#### 本文抜粋
____

【ソウル聯合ニュース】韓国軍当局が、日増しに高度化する北朝鮮の核・ミサイルへの対応能力を拡充するため、韓国型3軸体系を指揮する「戦略司令部」を2024年をめどに創設する。3軸体系は、北朝鮮のミサイル発射の兆候を探知して先制攻撃するキルチェーン、発射されたミサイルを迎撃する韓国型ミサイル防衛体系(KAMD)、北朝鮮から攻撃された場合に指導部などに報復攻撃を行う大量反撃報復(KMPR)を指す。戦略司令部はこの3軸体系を具現する戦略兵器を指揮・統制するのに加え、関連の戦力発展計画の策定も担うことになる。

 国防部は6日、陸・海・空軍の本部がある中部の忠清南道・鶏竜台で尹錫悦(ユン・ソクヨル)大統領が同日主宰した全軍主要指揮官会議で、北朝鮮の核・ミサイルへの対応能力の強化をはじめとする国防懸案の推進策を議論したと発表した。

 会議には李鐘燮(イ・ジョンソプ)国防部長官、金承謙(キム・スンギョム)軍合同参謀本部議長をはじめ、陸・海・空軍の参謀総長、海兵隊司令官、軍団長級以上の主要指揮官らが出席した。

 北朝鮮の核・ミサイル脅威を巡り、国防部は3軸体系の能力を集中的に拡充し、脅威に対する軍の抑止力と対応能力を強化すると報告した。これと関連し、戦略司令部を創設して3軸体系の効果的な指揮・統制と体系的な戦力発展を担わせる計画だと明らかにした。

 戦略司令部の創設は、今年5月に発表された尹錫悦政権の国政課題にも含まれている。軍は来年のうちに同司令部の創設計画を策定し、24年の創設を目指す。

 新設される戦略司令部は3軸体系を具現する主要戦力となる戦闘機F35A、偵察衛星、地対空誘導弾パトリオット、長距離地対空ミサイル、弾道ミサイルをはじめ、サイバー戦力と宇宙戦力を統合的に指揮すると予想される。

____

#### 課題 A
この記事について、次の問いに答えること。
(i) 戦略司令部は何年の創設を目指しているか。
(ii) 全軍主要指揮官会議はどこで開かれたか。
(iii) 戦略司令部の創設は、何に含まれているか。
#### 課題 B
この記事のうち、「国防部は6日、陸・海・空軍の」で始まり「上の主要指揮官らが出席した。」で終わる部分を、一字も変えずに書き写すこと。

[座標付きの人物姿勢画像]
____

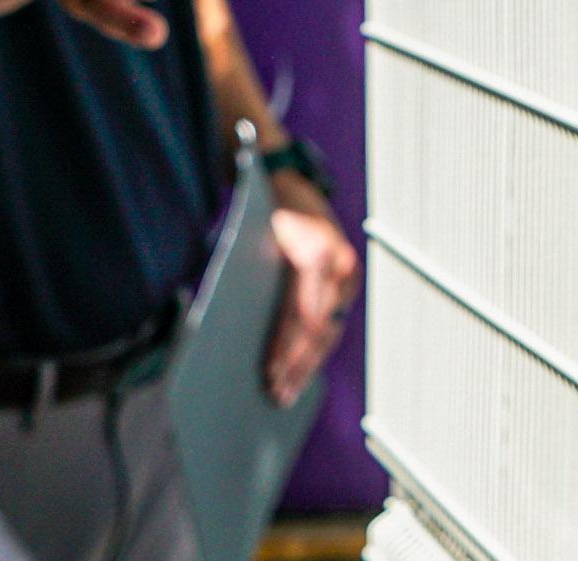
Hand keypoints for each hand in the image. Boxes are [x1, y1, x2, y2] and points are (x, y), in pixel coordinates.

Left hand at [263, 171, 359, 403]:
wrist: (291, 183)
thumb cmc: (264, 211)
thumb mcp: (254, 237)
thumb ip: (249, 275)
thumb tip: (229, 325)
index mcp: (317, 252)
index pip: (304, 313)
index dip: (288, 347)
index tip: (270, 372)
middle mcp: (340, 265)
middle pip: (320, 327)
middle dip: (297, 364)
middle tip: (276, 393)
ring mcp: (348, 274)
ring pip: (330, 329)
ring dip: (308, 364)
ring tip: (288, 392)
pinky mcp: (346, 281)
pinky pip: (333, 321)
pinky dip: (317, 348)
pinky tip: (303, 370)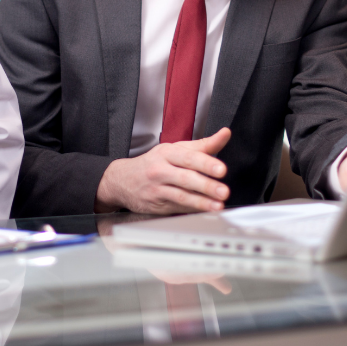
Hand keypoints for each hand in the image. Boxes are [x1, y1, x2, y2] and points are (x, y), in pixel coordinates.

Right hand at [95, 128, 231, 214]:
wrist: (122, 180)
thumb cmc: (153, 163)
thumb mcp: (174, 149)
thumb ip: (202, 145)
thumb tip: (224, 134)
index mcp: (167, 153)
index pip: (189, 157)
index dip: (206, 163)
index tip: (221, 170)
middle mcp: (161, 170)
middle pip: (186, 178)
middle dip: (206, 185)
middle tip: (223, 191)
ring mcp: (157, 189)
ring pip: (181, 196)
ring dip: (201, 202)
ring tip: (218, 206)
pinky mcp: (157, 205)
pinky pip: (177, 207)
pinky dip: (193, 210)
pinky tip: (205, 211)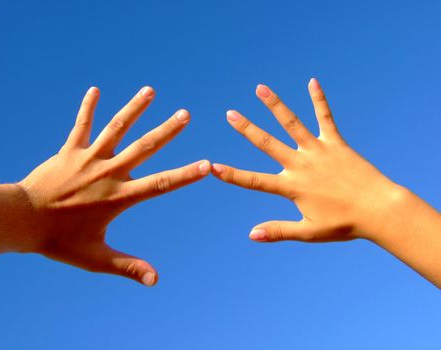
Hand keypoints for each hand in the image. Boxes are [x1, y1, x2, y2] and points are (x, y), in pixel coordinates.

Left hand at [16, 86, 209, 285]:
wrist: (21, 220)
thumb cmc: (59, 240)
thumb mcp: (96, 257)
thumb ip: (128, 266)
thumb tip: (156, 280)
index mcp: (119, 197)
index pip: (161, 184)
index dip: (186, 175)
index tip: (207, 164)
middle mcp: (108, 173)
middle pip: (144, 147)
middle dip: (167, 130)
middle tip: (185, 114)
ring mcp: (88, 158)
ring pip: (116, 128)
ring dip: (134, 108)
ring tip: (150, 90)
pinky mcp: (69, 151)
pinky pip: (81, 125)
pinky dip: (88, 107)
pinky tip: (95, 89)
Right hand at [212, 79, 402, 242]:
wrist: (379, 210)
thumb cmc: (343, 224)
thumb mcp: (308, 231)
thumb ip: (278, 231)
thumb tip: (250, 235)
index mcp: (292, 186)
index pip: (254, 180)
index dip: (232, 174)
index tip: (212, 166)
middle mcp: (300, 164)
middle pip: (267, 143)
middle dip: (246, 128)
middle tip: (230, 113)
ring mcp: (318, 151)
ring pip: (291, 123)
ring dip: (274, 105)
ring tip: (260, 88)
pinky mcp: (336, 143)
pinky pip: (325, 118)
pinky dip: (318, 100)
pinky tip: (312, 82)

____

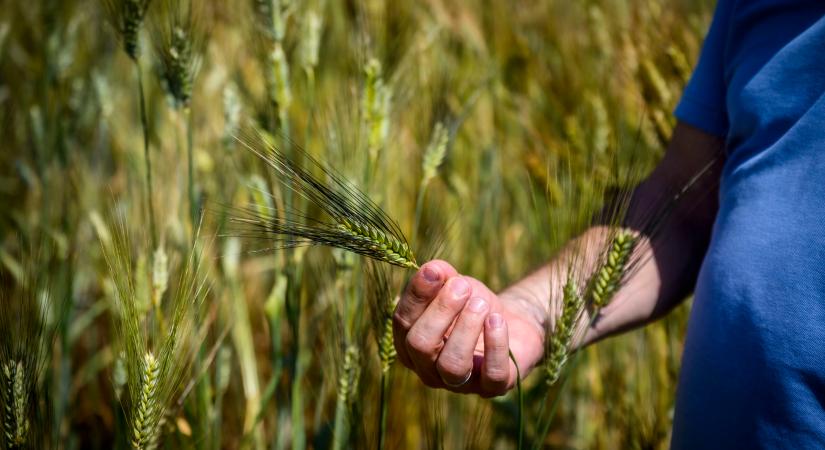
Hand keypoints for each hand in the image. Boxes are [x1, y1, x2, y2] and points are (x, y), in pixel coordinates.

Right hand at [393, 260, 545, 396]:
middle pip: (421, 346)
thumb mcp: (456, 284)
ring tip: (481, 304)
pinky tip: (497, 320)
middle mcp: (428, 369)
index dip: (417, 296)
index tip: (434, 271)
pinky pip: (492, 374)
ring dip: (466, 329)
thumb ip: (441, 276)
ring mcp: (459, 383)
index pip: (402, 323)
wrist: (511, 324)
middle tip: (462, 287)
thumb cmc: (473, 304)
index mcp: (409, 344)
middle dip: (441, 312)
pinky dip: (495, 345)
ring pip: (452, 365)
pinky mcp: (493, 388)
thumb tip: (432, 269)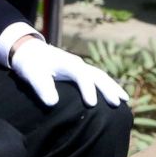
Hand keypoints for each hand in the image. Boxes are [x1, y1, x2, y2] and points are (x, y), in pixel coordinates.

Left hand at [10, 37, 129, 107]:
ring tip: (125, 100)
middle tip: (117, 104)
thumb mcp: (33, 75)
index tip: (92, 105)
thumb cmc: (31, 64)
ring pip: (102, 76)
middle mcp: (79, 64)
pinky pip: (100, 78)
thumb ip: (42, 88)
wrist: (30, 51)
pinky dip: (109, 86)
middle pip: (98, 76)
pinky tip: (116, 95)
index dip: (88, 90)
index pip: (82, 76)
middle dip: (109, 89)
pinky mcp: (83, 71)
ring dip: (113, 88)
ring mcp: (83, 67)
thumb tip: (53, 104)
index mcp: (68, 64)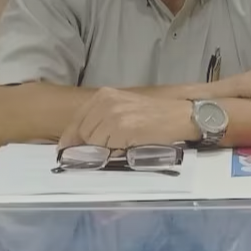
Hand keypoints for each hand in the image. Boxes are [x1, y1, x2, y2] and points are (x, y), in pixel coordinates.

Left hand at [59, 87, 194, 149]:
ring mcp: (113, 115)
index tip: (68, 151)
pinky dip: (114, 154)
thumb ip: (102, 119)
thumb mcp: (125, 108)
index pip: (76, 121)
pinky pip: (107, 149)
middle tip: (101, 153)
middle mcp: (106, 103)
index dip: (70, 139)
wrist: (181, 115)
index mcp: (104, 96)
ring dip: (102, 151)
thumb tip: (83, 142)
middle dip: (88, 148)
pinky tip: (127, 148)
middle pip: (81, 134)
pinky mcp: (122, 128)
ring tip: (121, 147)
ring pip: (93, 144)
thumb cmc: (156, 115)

____

#### 解答 A
(i) 2024年である。
(ii) 中部の忠清南道・鶏竜台で開かれた。
(iii) 今年5月に発表された尹錫悦政権の国政課題に含まれている。

#### 解答 B
国防部は6日、陸・海・空軍の本部がある中部の忠清南道・鶏竜台で尹錫悦(ユン・ソクヨル)大統領が同日主宰した全軍主要指揮官会議で、北朝鮮の核・ミサイルへの対応能力の強化をはじめとする国防懸案の推進策を議論したと発表した。

 会議には李鐘燮(イ・ジョンソプ)国防部長官、金承謙(キム・スンギョム)軍合同参謀本部議長をはじめ、陸・海・空軍の参謀総長、海兵隊司令官、軍団長級以上の主要指揮官らが出席した。